I’ve been blogging here for five years: 702 posts attracting 1093 comments to date (or about 1.5 comments per post). If I’d followed best practice I could have doubled my comment count by studiously commenting in response to others’ comments. But I’m a bit old fashioned, and tend to feel that I get enough of a say on my own blog, and should leave the comment space for others. Not best practice, I know (this form encourages conversations).
The last post was a one line entry with a link to a news story on another site. Despite the opportunity to comment on my news over at Behind the Spin, 14 of you had your say back here (a vastly higher comment count than I’m used to).
Sarah has put her finger on it. It’s a rather shameless piece of attention seeking (my blog, me me me) – but it clearly works. I suppose if you’re reading this, it might suggest some level of interest in who’s writing this blog.
But the relative lack of comments at Behind the Spin needs some explaining too (three to date on that news story, but one of these is from me and one from another member of the magazine team). Here’s my explanation. A magazine is less personal than a blog – and rather more perfect as it’s edited.
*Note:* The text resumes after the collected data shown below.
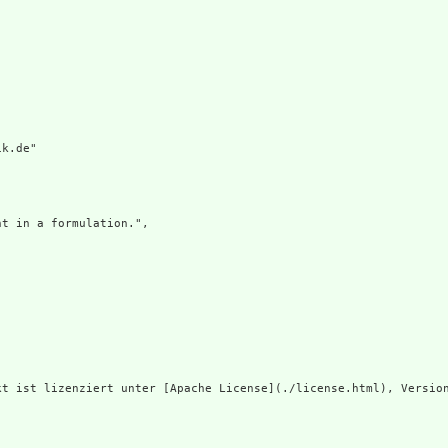
k.de"

t in a formulation.",

t ist lizenziert unter [Apache License](./license.html), Version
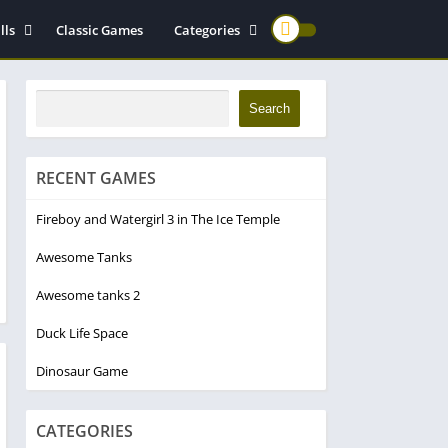
lls
Classic Games
Categories
ming Games
For Girls
atformer
Cooking Games
Search
rd Control
Motorcycle
Applied Math Games
RECENT GAMES
Endless Puzzle Games
Fireboy and Watergirl 3 in The Ice Temple
Awesome Tanks
Awesome tanks 2
Duck Life Space
Dinosaur Game
CATEGORIES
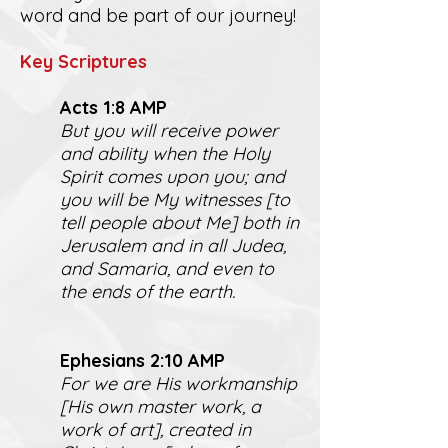
word and be part of our journey!
K
ey Scriptures
Act
s 1:8 AMP
But you will receive power
and ability when the Holy
Spirit comes upon you; and
you will be My witnesses [to
tell people about Me] both in
Jerusalem and in all Judea,
and Samaria, and even to
the ends of the earth.
Ephesians 2:10 AMP
For we are His workmanship
[His own master work, a
work of art], created in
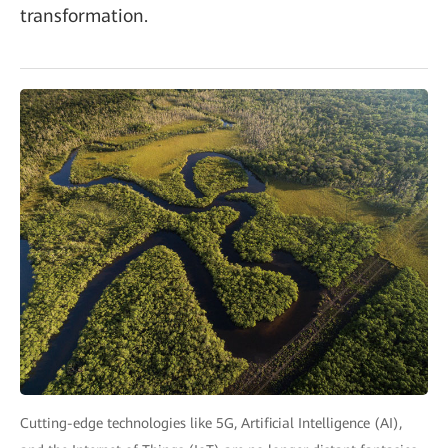
transformation.
Cutting-edge technologies like 5G, Artificial Intelligence (AI),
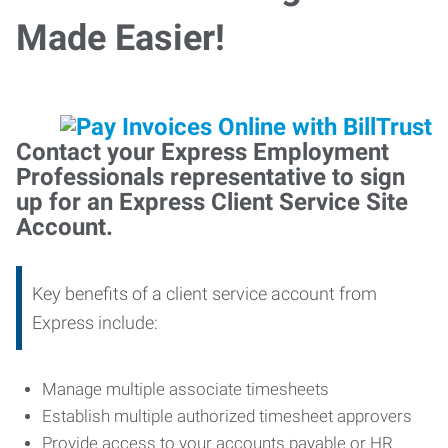
Made Easier!
Contact your Express Employment
Professionals representative to sign
up for an Express Client Service Site
Account.
Key benefits of a client service account from
Express include:
Manage multiple associate timesheets
Establish multiple authorized timesheet approvers
Provide access to your accounts payable or HR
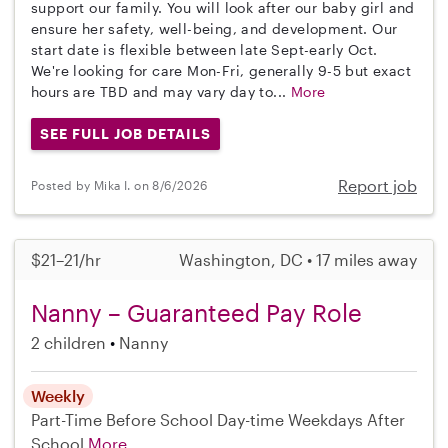
support our family. You will look after our baby girl and
ensure her safety, well-being, and development. Our
start date is flexible between late Sept-early Oct.
We're looking for care Mon-Fri, generally 9-5 but exact
hours are TBD and may vary day to...
More
SEE FULL JOB DETAILS
Report job
Posted by Mika I. on 8/6/2026
$21–21/hr
Washington, DC • 17 miles away
Nanny – Guaranteed Pay Role
2 children
Nanny
Weekly
Part-Time
Before School
Day-time Weekdays
After
School
More...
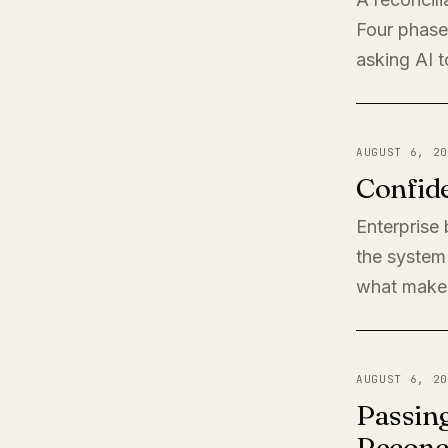
Four phases
asking AI t
AUGUST 6, 20
Confide
Enterprise
the system 
what makes
AUGUST 6, 20
Passing
Reconci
Leaving a comment, while technically just as easy, is psychologically much harder. After all, who is the comment aimed at – the article’s author (anonymous in the case of our news pieces), or the magazine’s editor. And who might respond? Is anyone reading?
So personal works best. We’ve always known this in public relations (it’s why word of mouth recommendation works). But where does this leave corporate blogs? Personal works; just don’t expect a more confessional style here. I’m not that shameless. Honest. One award; one mention in a new book on PR (PR – a persuasive industry?); and one self-indulgent announcement. Enough already.